GoFind uses a deep learning-based image search engine to help people find products in online stores. L’Oreal and CoverGirl use ModiFace’s facial modelling techniques to help with product discovery. TheTake uses AI to help people find products similar to what they see on TV. Google Assistant helps voice-based search of images on smartphones.

Siemens is using the Industry 4.0 framework for automating supply chains and making factories self-organising. BMW ID profiles help leverage data in the connected car ecosystem. EverScreen uses AI with security cameras to track errors in checkout scanning.

The Associated Press is generating reports with AI-powered robots, and focusing journalists on more investigative reporting. Pinterest uses a combination of AI and crowdsourcing to help users find what they want through better curation.

Airbus used fuzzy matching and self-learning algorithms to reduce production disruptions. BP augments human skills with AI to improve field operations. Insurance company Ping uses AI to speed up its loan offering capabilities with better customer scoring capabilities.

The US Postal Service uses deep-learning neural networks to automatically read handwritten zipcode digits. Other high-profile AI stories are exemplified by AlphaGo, Watson, and Big Blue.

Startups

Large companies such as Google, Microsoft, Amazon, Facebook, NetFlix, LinkedIn and GE are leading the AI wave. A number of startups have also entered the fray, such as SearchLight Health (healthcare sector analytics), Netradyne (determining causes of automobile accidents), Node (natural language processing), Dumbstruck (emotion analysis), Shift Technology (claims management), ControlExpert (auto insurance), Libra (genomics), Layar (AR), and Premise (consumer price index). New devices have also emerged in healthcare, such as Asthmapolis (GPS-enabled tracker to record inhaler usage).
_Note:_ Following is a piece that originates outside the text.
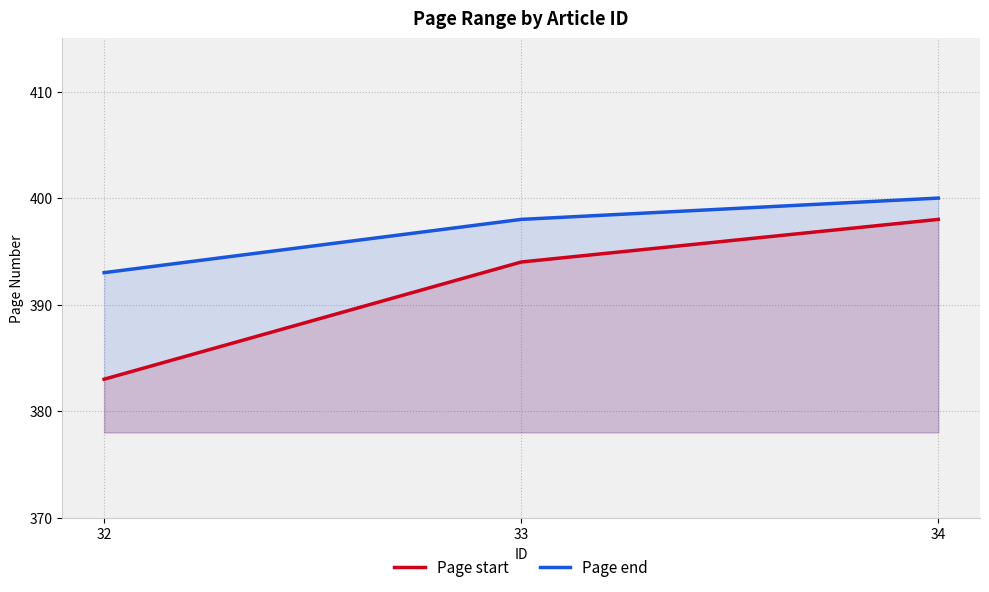

What is the value of the Page start point at the 2nd from the left?

394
CB Insights classifies AI startups in fintech into segments such as credit scoring, direct lending, personal assistants, asset management, fraud detection, insurance, sentiment analysis, debt collection, reporting, and predictive analytics. “For traditional banking institutions, the focus and energy for innovation are simply not there, nor are the necessary IT budgets,” Sameer observes; this has driven many corporates to engage with startups.

Many large firms have also acquired analytics and AI startups, or made strategic investments in them, for example Ford (Argo), Citibank (FeedzAI), RBS (Lavo), Roche (Bina Technologies), and Google (MoodStocks). Wells Fargo has a startup accelerator programme for the fintech sector. 

The road ahead

Emerging frontiers to watch are IoT (streaming analytics, edge responses, embedded intelligence), Blockchain (usage of new asset classes), and chatbots. “Algorithmic marketplaces will disrupt the analytics ecosystem and likely the whole software ecosystem,” Sameer predicts.
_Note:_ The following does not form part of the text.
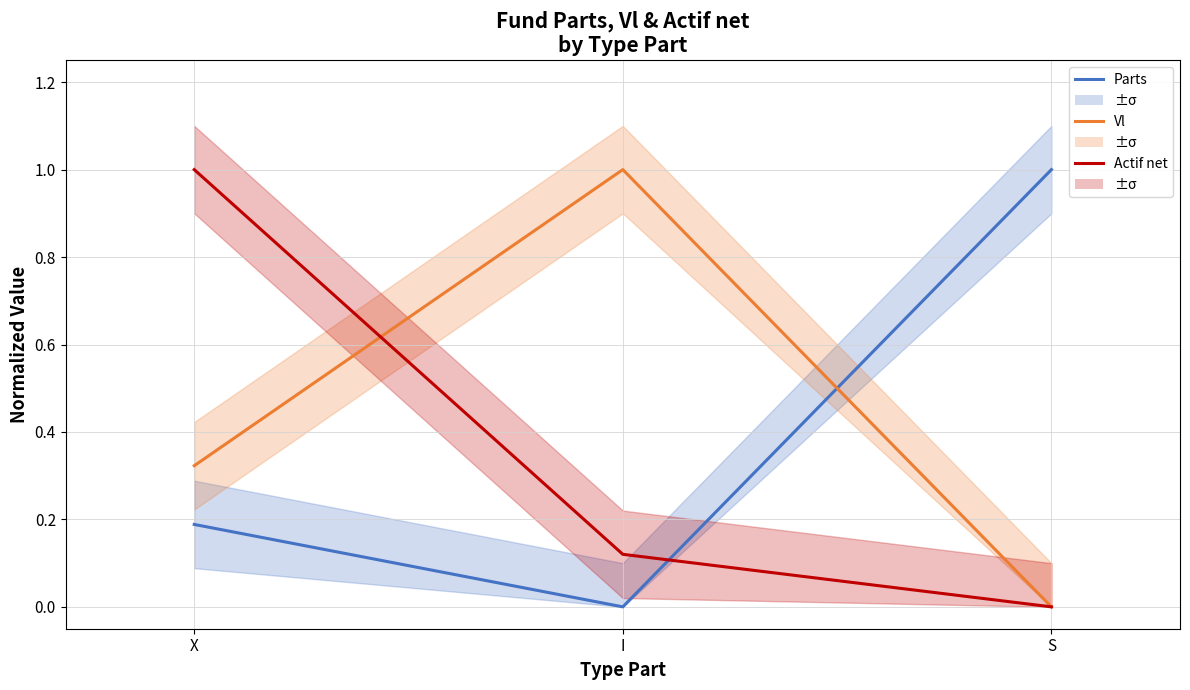

Reading right to left, transcribe all the data shown in this chart.

Parts: S=1.0	I=0.0	X=0.2
Vl: S=0.0	I=1.0	X=0.3
Actif net: S=0.0	I=0.1	X=1.0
Embedded and connected intelligence will transform the automotive industry, improving in-vehicle content and services while also spawning new business partnerships for road safety and fuel efficiency. A new range of creative possibilities will arise with self-aware automotive vehicles and networks, as AI transforms self-driven cars and drones.
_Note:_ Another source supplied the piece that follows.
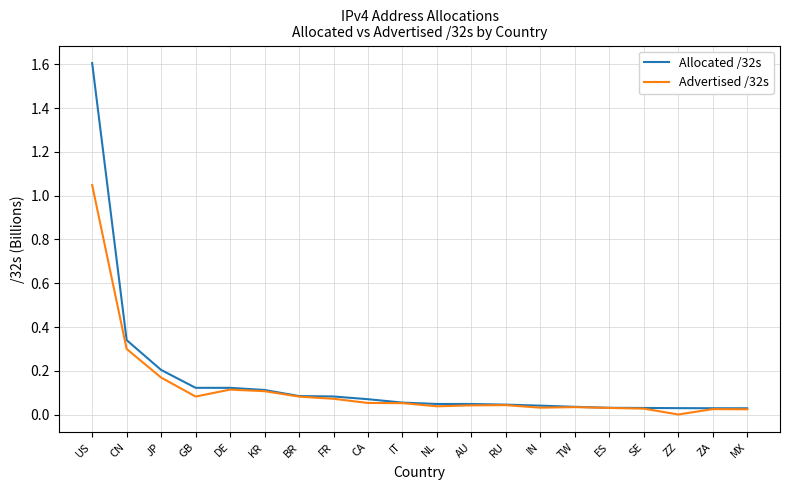

Which series has the largest range (max minus min)?

Allocated /32s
IoT represents new challenges via the need for edge analytics and not just centralised analytics; issues to tackle are performance, latency and security. New frameworks, partnerships and monetisation models will be needed for smart cities, homes, and seamlessly interconnected media and manufacturing sectors. Analytics will also help policymakers understand new frontiers like cryptocurrency, for example spending patterns, transaction traces, and international transfers.

In the long run, though analytics and AI will advance, there will still be decisions that require insights beyond what AI can interpret. “We need to consider AI not as machines, but as colleagues,” Sameer advises. AI algorithms can augment human capabilities, and new business processes can be created based on augmented working strategy.

More exploration and experimentation are called for in this brave new world. Ultimately, the evolution of technology is creating a “new normal,” and will drive humans to find a new purpose in life.